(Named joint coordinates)

※

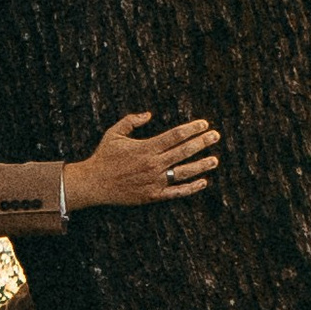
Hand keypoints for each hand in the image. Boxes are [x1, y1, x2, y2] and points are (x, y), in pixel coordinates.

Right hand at [66, 112, 220, 209]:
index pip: (175, 135)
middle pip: (184, 151)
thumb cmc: (104, 156)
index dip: (192, 129)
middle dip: (203, 142)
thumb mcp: (114, 133)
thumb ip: (131, 121)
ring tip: (215, 159)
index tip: (204, 124)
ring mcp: (155, 181)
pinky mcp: (153, 195)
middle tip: (216, 136)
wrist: (94, 183)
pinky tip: (203, 182)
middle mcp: (153, 164)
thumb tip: (148, 114)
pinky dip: (191, 187)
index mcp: (146, 147)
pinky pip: (177, 192)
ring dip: (202, 165)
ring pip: (184, 172)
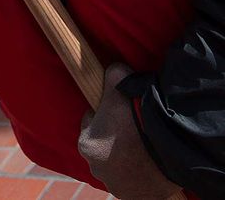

※

[INSTRUCTIONS TO FOLLOW]
Every line containing the string "hand" is required; copy each such line from the data.

[REPLY TO THE EXERCISE]
Hand keypoints for each hand in the image. Boxes are [x1, y1, x2, y2] and points are (x, y), in pixel coordinates.
Right hand at [66, 112, 220, 209]:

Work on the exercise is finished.